**TASK:** Please give the lines below, from the line with "Rendered at 1500 by 1125 pixels." up to and including the line with "For every layout element, output its label and", as a numbered list, skipping any blank lines.

**DATA FOR THIS TASK:**
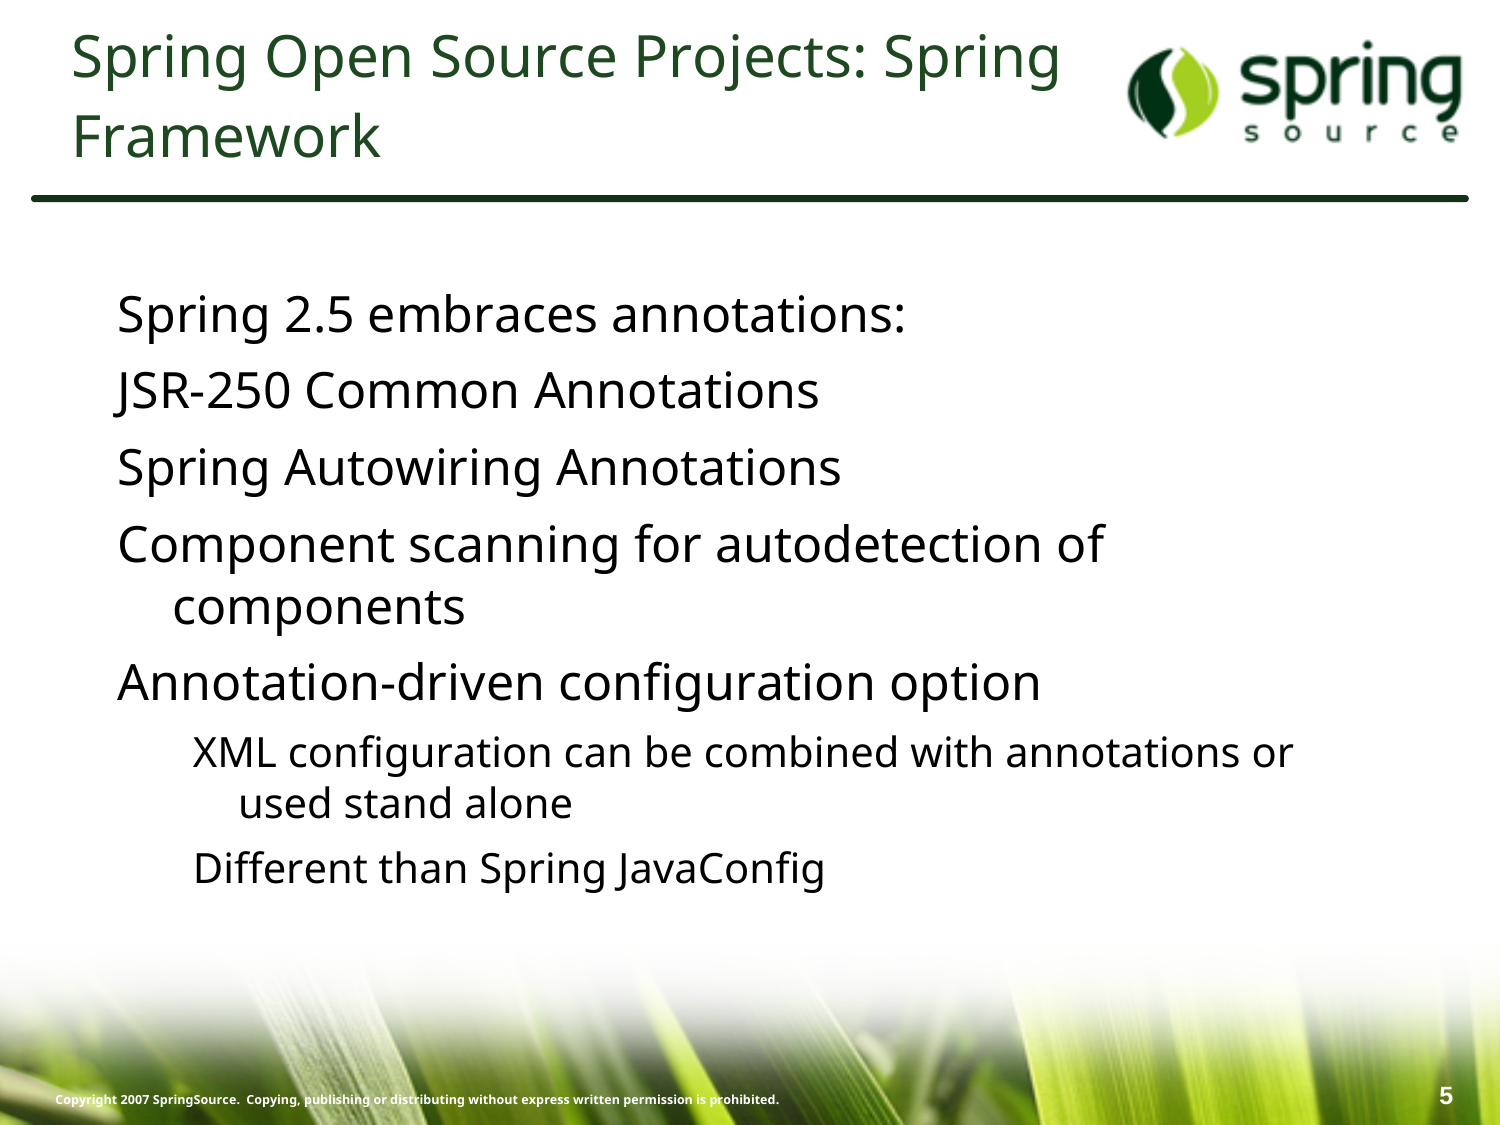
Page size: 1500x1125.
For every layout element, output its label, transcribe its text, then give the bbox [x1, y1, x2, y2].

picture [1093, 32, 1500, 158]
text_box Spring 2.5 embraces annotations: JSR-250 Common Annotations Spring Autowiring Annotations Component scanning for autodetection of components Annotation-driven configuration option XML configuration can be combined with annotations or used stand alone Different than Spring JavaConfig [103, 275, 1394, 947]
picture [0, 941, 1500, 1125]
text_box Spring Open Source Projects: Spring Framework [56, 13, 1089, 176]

--

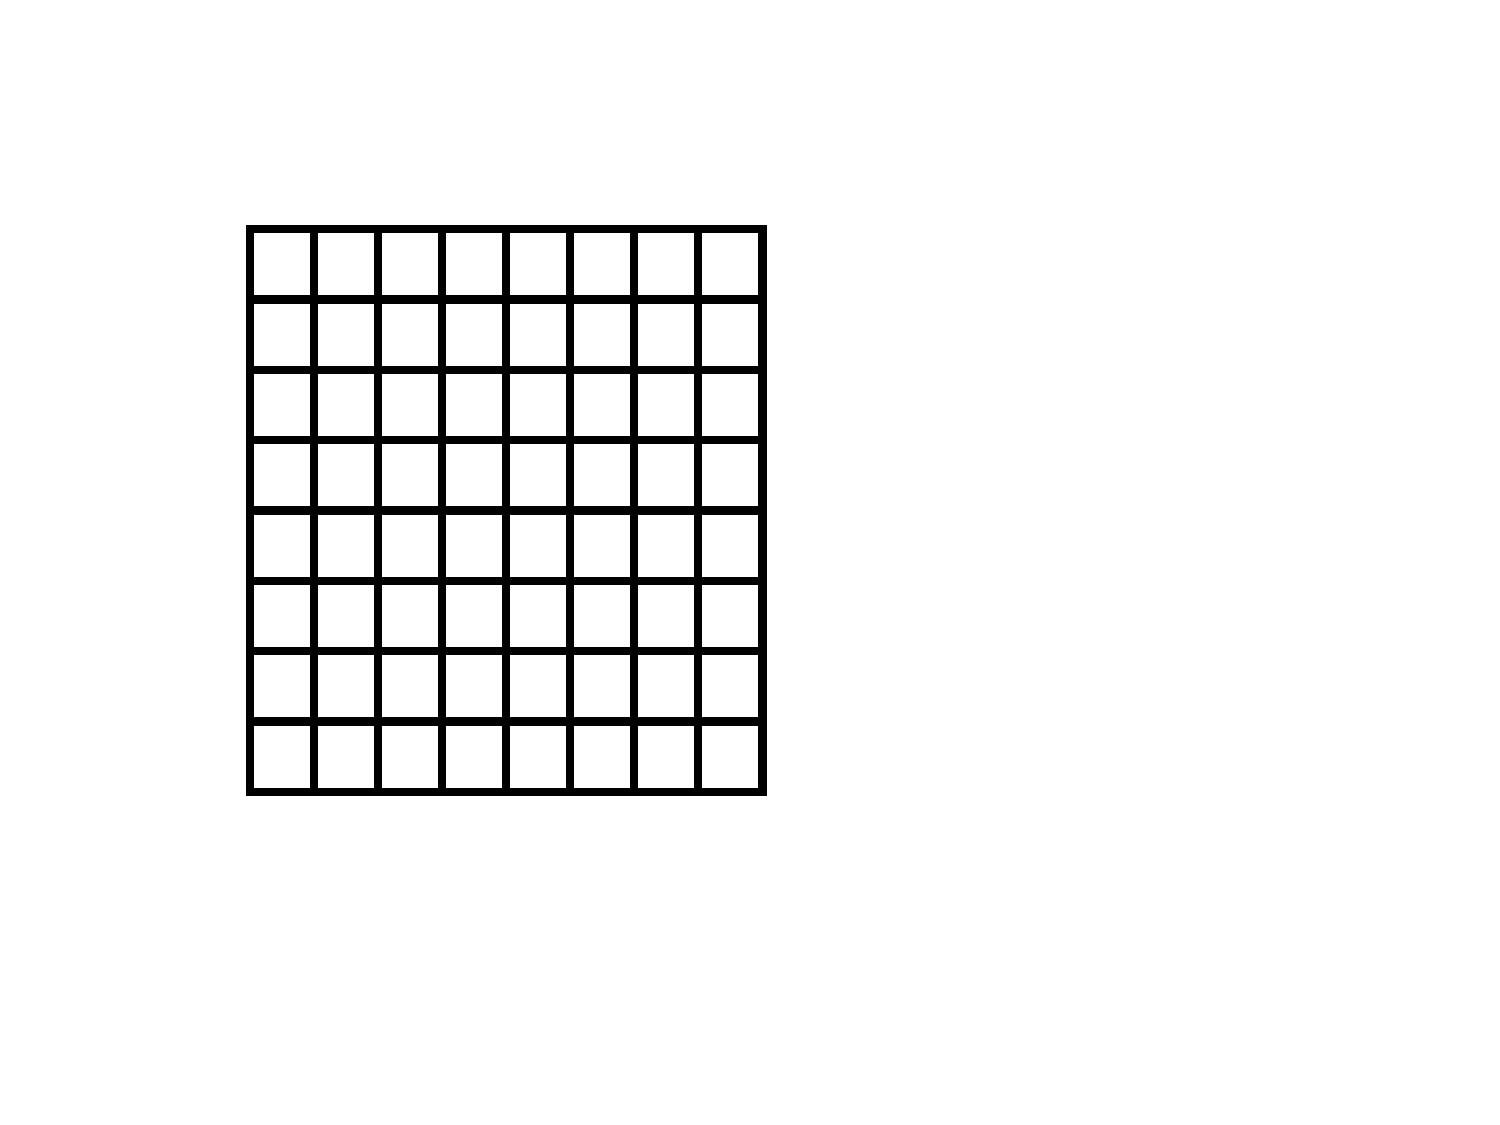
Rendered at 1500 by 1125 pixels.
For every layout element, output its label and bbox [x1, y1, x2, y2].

---

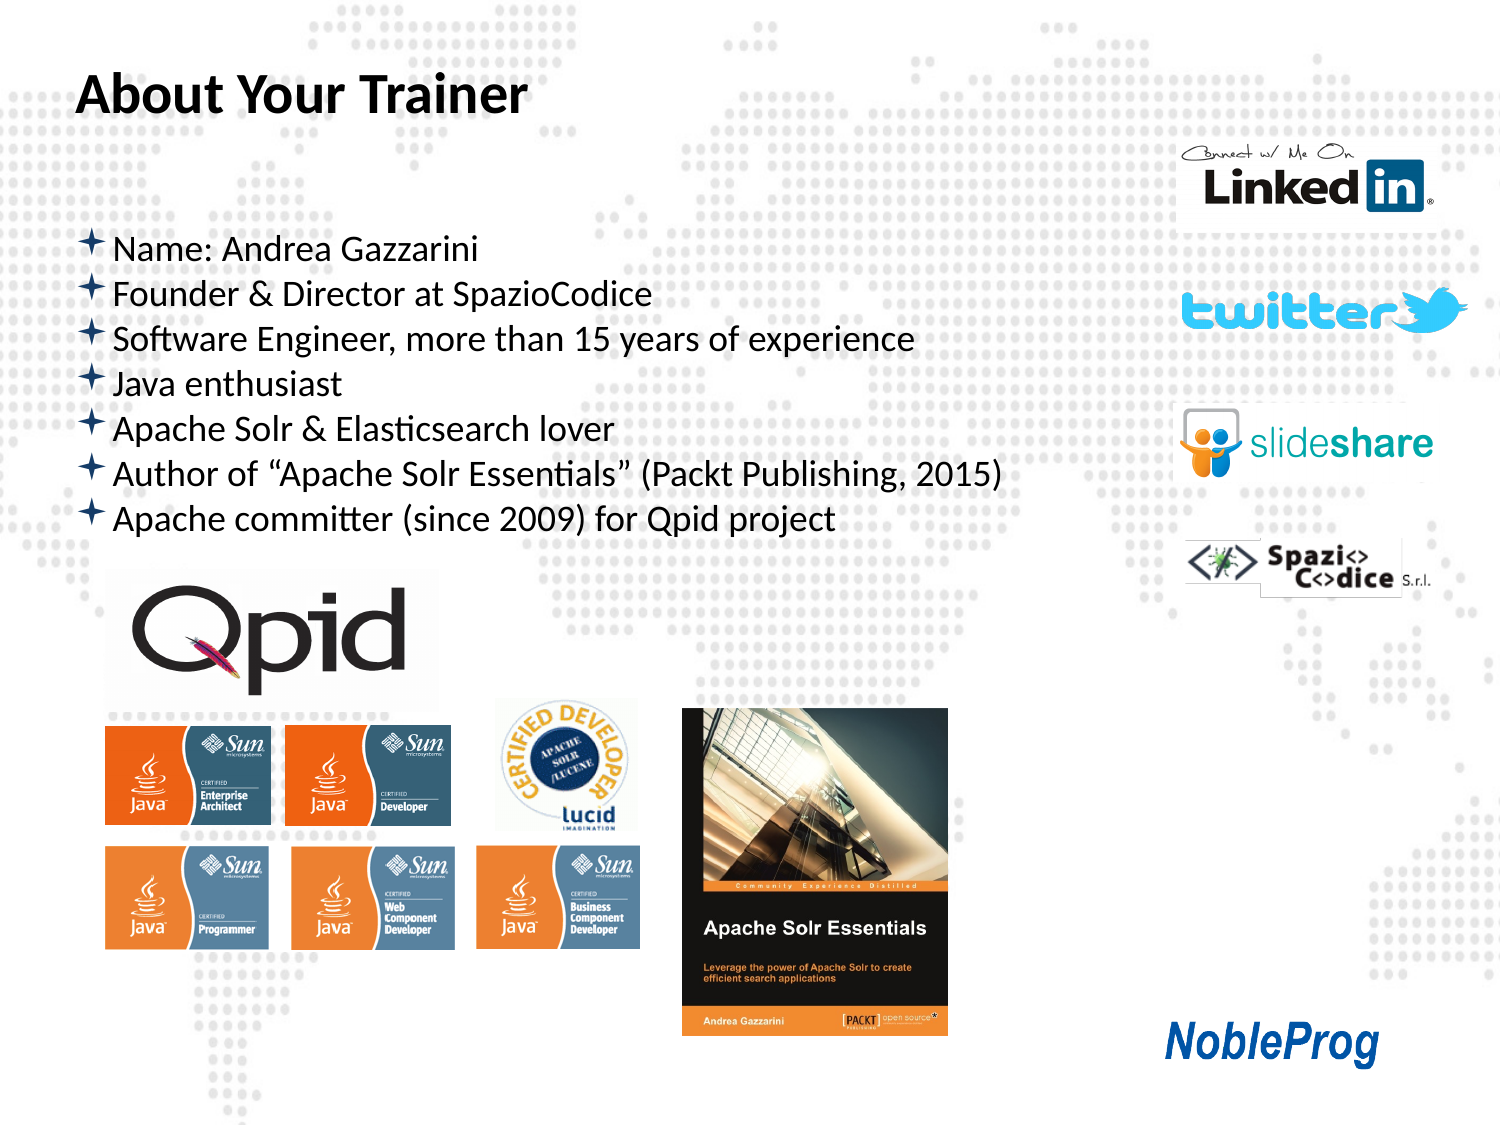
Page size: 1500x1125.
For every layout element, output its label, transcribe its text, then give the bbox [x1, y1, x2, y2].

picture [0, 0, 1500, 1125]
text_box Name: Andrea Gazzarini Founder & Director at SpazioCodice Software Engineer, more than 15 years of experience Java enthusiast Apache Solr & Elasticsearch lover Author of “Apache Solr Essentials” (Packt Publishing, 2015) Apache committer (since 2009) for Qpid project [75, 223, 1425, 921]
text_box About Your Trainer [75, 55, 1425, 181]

**ANSWER TO THE EXERCISE:**
1. Rendered at 1500 by 1125 pixels.
2. For every layout element, output its label and bbox [x1, y1, x2, y2].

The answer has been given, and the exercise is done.